We then used a scrap block of 2×4 about 4″ long to mount to the front of the body and then mount the caster to, all with 1-1/4″ wood screws. You could double up two plywood pieces here instead.
The final assembly is pretty straight forward. The control arms threat onto the main body until they just start to tighten, then back it off so that the control arm swings freely.
Finally, use an appropriately sized steel hose clamp to attach the kart to the hoverboard.
And off they went.

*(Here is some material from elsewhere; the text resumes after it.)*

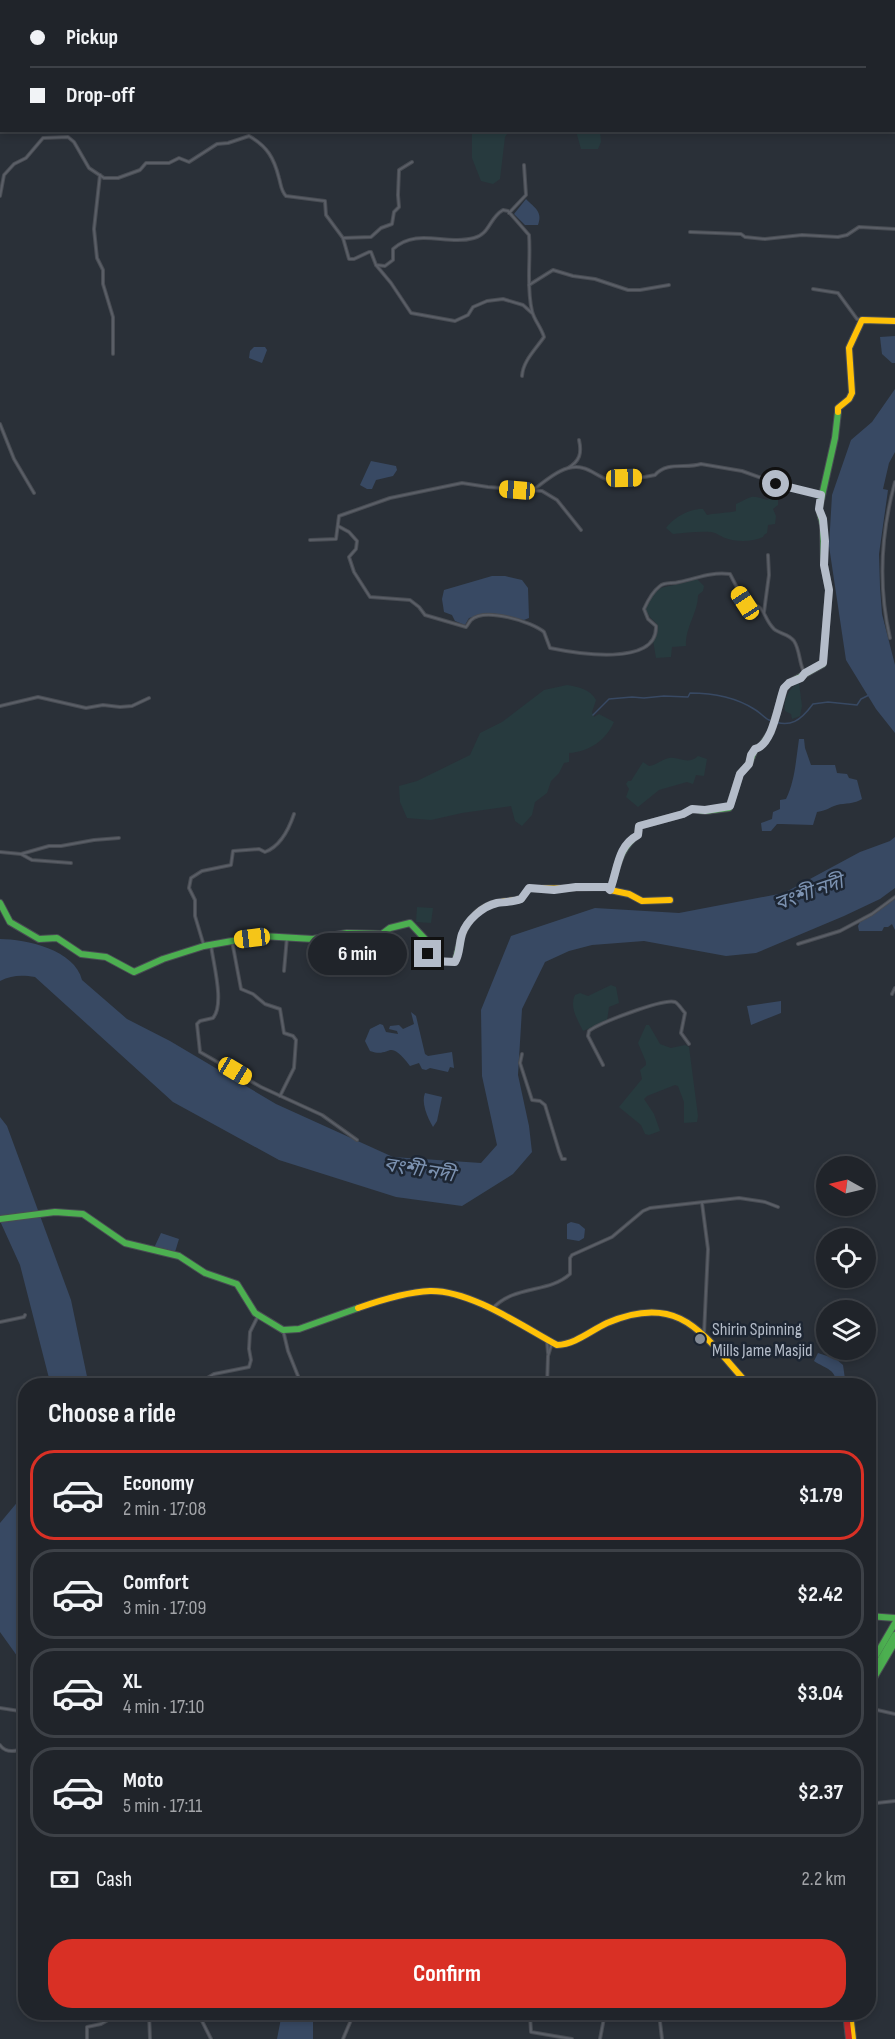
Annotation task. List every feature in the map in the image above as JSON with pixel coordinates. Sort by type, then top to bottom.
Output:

Madison picked it up surprisingly fast and now they are both ripping around the garage and driveway.
The only thing about this attachment is that the hoverboard constantly thinks someone is on it. That means that if you just stand up and leave it, the handles will tilt forward and the hoverkart will starting moving on its own. I’m not sure if this is the same for all hoverkarts but nonetheless, the kids figured it out and now always turn it off before getting off the hoverkart.